# Text excerpt

^^^^

Throughout this essay, I have demonstrated and argued that victims do not have the epistemic authority in place to be protected when signing an NDA. The result is the facilitation of epistemic injustice, rather than the protection of it. However, the government has made it clear they are opposed to banning all NDAs as there are legitimate commercial uses for them. Yet, recent developments within the Higher Education (Freedom of Speech) Bill[149] suggests they are not opposed to slimming down their use in certain areas.

Therefore, NDAs should be banned specifically for the use of WSH. However, the system left behind also needs to be reformed for this ban to be effective. I will therefore consider what the ban should look like, what problems remain, and how we can solve them through organisational and cultural responses. The recommendations I propose should significantly reduce epistemic injustice when dealing with WSH claims and bring the legislation in line with protecting women from it, rather than facilitating it.

Chapter 4.1- A Ban on NDAs?

^^^^

# Extracted information
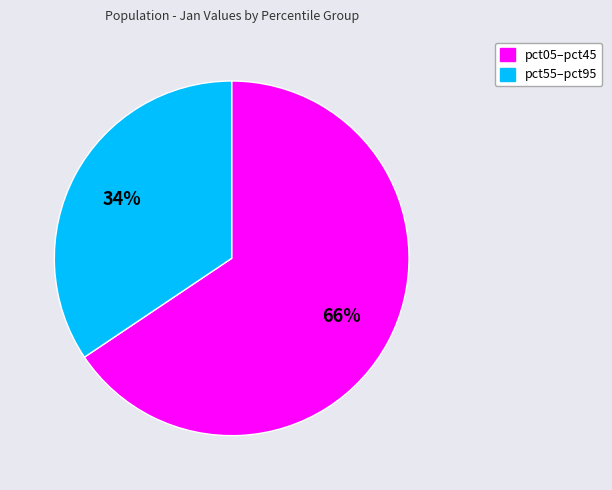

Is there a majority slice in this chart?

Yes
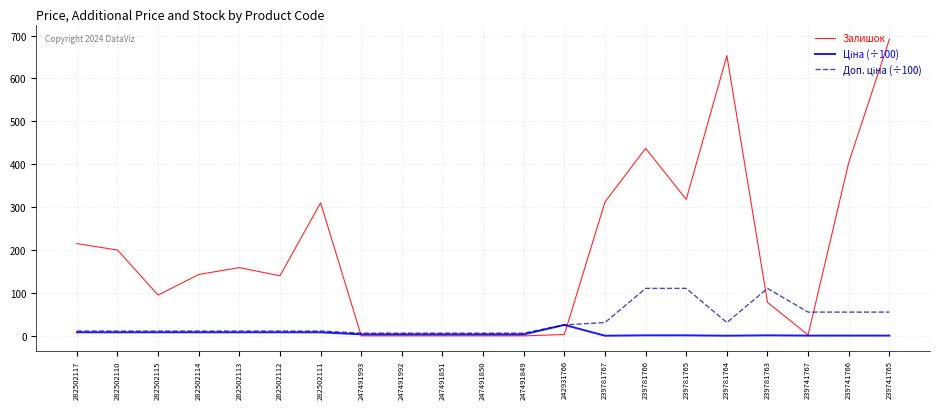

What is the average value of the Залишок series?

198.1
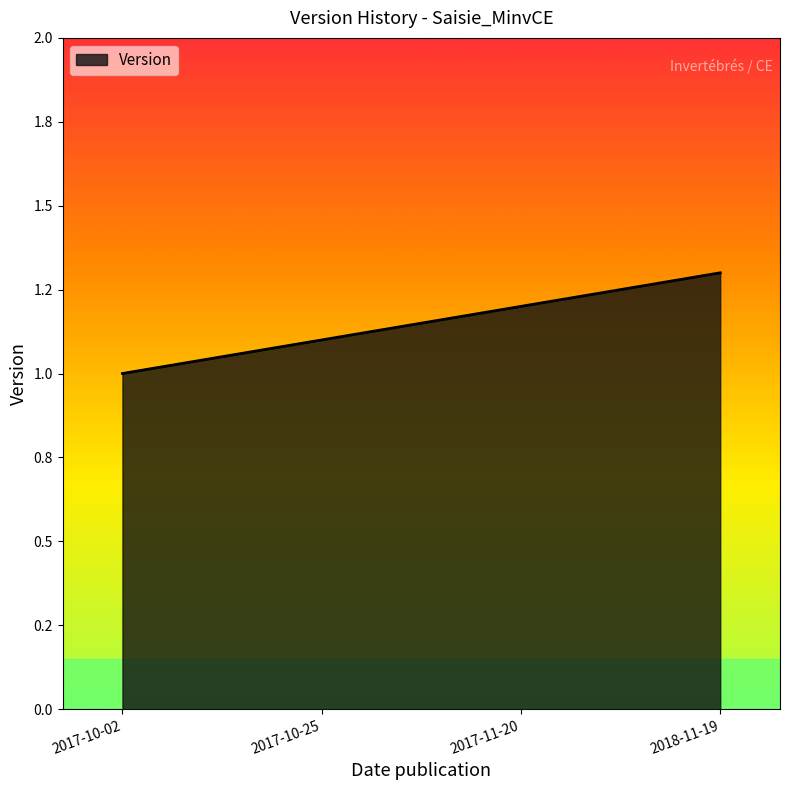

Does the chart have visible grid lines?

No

^^^^

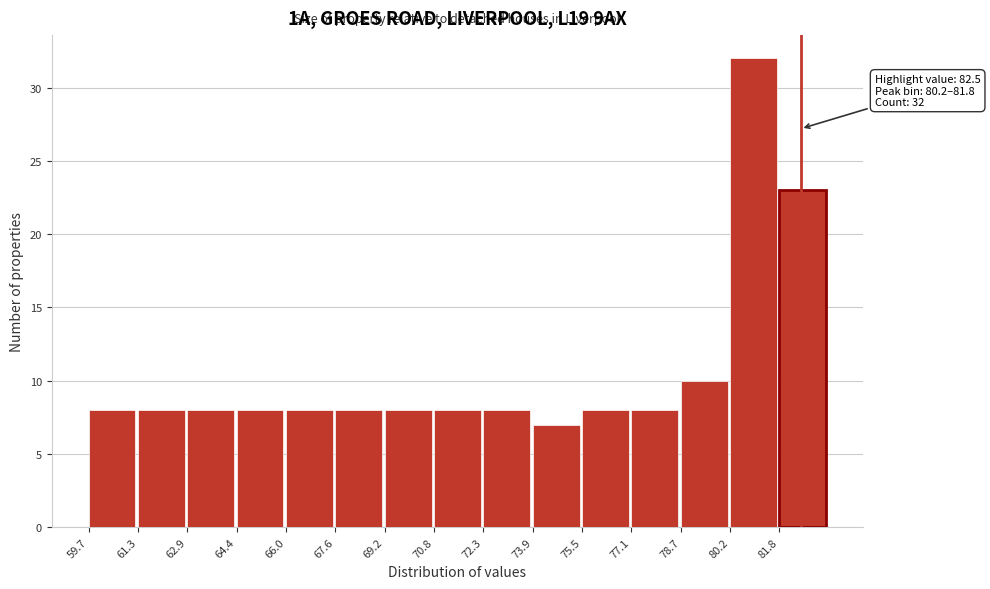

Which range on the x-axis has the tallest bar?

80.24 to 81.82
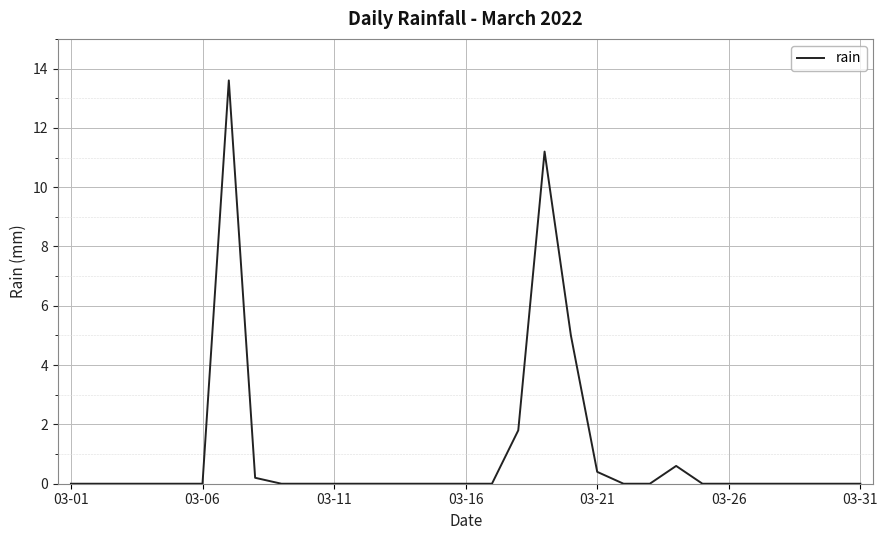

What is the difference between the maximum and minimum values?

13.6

^^^^

# Job
Which things does the NDA essay excerpt say it will consider next? Rely only on the NDA essay excerpt.

# Solution to the problem
- What the ban should look like
- What problems remain
- How we can solve them through organisational and cultural responses